Emulating foldl with foldr

From http://www.willamette.edu/~fruehr/haskell/evolution.html, section “leaned
  so far right he came back left again!”:
fac n = foldr (\x g n -> g (x*n)) id [1..n] 1

-- evaluation:
fac 3
= foldr (\x g n -> g (x*n)) id [1..3] 1
= (\n -> (foldr (\x g n -> g (x*n)) id [2..3]) (1*n)) 1 -- continuation gets 1 from outside
= (foldr (\x g n -> g (x*n)) id [2..3]) (1*1)           -- resumes folding as it pleases
= (\n -> (foldr (\x g n -> g (x*n)) id [3]) (2*n)) (1*1)
= (foldr (\x g n -> g (x*n)) id [3]) (2*(1*1))
= (\n -> id (3*n)) (2*(1*1))
= id (3*(2*(1*1)))
= 3*(2*(1*1)) -- making the n param strict avoids this buildup
= 3*(2*1)
= 3*2
= 6
This also demonstrates how foldr can make use of continuations.
From http://hackage.haskell.org/package/base-4.12.0.0/docs/src/Data.Foldable.html

foldr' :: (a -> b -> b) -> b -> t a -> b
foldr' f z0 xs = foldl f' id xs z0
  where f' k x z = k $! f x z

-- evaluation
foldr' (+) 0 [1..3]
= foldl f' id [1..3] 0
    where f' k x z = k $! f x z
= foldl f' (f' id 1) [2..3] 0
= foldl f' (f' (f' id 1) 2) [3] 0
= foldl f' (f' (f' (f' id 1) 2) 3) [] 0
= (f' (f' (f' id 1) 2) 3) 0
= f' (f' (f' id 1) 2) 3 0
= (f' (f' id 1) 2) $! 3 + 0
= f' (f' id 1) 2 3
= (f' id 1) $! 2 + 3
= f' id 1 5
= id $! 1 + 5
= id 6
= 6
Clearly foldr’ for lists can’t avoid building up a call stack.
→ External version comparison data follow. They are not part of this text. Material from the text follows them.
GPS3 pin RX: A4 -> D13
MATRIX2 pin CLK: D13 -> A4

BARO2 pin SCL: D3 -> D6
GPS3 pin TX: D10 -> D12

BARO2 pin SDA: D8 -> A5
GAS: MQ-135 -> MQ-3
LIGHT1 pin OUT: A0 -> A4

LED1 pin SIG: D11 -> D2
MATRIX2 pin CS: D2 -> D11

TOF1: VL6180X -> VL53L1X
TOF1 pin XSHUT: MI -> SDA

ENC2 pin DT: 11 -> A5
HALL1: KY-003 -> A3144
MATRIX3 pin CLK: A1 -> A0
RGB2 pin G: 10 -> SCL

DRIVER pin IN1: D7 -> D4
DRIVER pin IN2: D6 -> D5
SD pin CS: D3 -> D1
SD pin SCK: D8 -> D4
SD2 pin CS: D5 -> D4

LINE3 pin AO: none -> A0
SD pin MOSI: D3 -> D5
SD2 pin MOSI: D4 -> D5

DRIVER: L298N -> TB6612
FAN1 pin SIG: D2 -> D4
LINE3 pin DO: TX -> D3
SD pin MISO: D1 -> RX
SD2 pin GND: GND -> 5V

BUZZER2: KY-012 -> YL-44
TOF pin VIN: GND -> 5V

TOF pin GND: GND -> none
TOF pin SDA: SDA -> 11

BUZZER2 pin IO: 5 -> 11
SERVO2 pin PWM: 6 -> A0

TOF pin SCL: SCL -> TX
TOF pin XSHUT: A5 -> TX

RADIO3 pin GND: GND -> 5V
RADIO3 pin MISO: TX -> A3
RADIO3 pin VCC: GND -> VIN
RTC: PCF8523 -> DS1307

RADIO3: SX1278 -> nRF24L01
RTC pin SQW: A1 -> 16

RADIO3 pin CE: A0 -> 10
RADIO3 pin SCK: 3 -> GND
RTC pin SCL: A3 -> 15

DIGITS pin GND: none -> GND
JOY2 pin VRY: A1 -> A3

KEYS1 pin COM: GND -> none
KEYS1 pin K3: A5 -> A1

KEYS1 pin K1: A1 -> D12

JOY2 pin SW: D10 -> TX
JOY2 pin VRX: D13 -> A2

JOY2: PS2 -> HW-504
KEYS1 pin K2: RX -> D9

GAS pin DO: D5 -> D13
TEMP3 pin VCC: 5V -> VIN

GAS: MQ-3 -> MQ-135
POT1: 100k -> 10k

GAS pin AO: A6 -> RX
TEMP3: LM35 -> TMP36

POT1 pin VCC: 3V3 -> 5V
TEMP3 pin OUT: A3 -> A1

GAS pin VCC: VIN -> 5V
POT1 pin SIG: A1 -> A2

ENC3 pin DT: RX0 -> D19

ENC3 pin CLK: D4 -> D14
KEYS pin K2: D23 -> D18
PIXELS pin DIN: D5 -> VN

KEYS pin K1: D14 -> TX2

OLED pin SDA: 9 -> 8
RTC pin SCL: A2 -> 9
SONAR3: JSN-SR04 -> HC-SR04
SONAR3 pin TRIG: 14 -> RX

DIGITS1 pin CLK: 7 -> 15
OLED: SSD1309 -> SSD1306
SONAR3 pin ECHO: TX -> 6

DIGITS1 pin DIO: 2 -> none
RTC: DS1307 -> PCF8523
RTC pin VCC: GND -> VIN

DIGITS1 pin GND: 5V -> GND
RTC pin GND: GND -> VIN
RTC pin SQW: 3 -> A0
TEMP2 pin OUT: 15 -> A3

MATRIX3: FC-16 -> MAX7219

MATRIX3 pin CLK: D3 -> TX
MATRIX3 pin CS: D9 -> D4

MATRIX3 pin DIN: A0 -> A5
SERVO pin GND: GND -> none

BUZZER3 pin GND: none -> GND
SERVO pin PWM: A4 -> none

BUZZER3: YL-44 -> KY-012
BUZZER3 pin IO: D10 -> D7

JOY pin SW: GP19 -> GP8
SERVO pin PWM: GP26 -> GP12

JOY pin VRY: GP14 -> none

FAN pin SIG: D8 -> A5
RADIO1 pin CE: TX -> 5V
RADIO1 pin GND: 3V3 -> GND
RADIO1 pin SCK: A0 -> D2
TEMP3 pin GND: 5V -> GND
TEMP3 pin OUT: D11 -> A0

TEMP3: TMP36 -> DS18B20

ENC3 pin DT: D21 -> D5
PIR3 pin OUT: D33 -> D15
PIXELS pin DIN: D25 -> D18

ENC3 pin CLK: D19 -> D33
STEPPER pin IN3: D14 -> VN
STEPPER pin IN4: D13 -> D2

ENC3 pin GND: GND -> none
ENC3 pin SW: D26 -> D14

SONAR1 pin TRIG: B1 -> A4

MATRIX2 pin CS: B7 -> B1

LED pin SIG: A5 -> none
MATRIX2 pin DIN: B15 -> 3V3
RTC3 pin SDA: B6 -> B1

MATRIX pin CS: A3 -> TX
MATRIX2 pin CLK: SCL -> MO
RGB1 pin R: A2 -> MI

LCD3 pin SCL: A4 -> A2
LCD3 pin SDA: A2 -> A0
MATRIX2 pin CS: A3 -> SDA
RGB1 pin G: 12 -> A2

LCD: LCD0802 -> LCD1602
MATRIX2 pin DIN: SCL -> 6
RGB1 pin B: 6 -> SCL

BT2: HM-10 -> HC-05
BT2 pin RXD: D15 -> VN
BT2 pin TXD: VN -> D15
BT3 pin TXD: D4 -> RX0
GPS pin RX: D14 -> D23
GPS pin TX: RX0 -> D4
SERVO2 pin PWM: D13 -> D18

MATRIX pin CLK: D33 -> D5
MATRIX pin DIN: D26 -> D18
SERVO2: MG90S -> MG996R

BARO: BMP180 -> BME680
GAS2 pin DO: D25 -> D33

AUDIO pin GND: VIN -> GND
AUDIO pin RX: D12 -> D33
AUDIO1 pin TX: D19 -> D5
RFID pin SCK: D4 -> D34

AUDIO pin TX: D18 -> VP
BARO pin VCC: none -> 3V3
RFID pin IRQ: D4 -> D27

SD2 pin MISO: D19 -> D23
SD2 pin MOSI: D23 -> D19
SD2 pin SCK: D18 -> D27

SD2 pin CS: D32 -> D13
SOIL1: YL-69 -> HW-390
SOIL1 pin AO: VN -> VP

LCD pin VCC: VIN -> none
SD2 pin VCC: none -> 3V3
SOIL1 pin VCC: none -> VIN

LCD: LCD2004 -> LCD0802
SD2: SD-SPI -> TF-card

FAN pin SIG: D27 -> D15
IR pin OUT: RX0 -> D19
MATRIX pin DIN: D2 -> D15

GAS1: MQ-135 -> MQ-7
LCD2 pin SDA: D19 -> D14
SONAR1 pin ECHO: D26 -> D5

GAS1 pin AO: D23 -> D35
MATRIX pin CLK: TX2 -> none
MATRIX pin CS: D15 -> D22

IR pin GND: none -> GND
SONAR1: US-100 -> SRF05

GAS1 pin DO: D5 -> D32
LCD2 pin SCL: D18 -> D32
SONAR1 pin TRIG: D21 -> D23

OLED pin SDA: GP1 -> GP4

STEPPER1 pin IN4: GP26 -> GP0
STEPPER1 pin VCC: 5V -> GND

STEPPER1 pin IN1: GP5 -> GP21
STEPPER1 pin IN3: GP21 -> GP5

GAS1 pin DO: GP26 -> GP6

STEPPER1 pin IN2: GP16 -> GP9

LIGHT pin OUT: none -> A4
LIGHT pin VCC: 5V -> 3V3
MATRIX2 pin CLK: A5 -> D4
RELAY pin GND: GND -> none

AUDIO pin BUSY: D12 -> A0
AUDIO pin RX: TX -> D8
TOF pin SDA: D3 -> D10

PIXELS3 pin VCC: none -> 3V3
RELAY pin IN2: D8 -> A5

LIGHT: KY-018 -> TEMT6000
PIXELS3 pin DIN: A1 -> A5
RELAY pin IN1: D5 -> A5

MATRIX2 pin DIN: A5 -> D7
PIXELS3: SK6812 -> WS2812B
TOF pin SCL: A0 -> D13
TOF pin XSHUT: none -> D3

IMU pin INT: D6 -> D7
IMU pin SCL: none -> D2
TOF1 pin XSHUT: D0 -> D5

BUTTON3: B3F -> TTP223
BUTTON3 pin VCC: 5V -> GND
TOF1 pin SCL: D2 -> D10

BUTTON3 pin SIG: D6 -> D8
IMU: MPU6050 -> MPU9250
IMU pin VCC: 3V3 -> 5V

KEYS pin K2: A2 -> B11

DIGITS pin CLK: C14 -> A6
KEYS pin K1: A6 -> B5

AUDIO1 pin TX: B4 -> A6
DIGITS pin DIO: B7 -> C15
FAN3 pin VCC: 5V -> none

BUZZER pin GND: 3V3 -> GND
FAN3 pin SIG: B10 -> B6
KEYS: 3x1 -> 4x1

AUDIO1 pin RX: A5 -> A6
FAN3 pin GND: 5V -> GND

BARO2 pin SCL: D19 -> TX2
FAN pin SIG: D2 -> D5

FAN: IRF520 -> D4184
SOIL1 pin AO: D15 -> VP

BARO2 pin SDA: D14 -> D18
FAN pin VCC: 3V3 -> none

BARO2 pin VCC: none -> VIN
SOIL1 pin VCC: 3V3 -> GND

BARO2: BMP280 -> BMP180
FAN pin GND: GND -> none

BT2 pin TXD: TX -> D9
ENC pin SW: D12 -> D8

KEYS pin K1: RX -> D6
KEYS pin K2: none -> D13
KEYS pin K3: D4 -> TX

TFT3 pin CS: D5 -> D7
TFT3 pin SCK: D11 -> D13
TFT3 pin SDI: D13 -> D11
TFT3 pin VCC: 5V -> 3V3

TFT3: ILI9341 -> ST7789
Defining it it
  terms of foldl’ instead of foldl would not help.
This is more interesting:
foldl' :: (b -> a -> b) -> b -> t a -> b
foldl' f z0 xs = foldr f' id xs z0
  where f' x k z = k $! f z x

-- evaluation
foldl' (+) 0 [1..3]
= foldr f' id [1..3] 0
    where f' x k z = k $! f z x
= f' 1 (foldr f' id [2..3]) 0
= foldr f' id [2..3] $! 0 + 1
= foldr f' id [2..3] 1
= f' 2 (foldr f' id [3]) 1
= foldr f' id [3] $! 1 + 2
= foldr f' id [3] 3
= f' 3 (foldr f' id []) 3
= foldr f' id [] $! 3 + 3
= foldr f' id [] 6
= id 6
= 6
This also demonstrates how foldr can make use of continuations.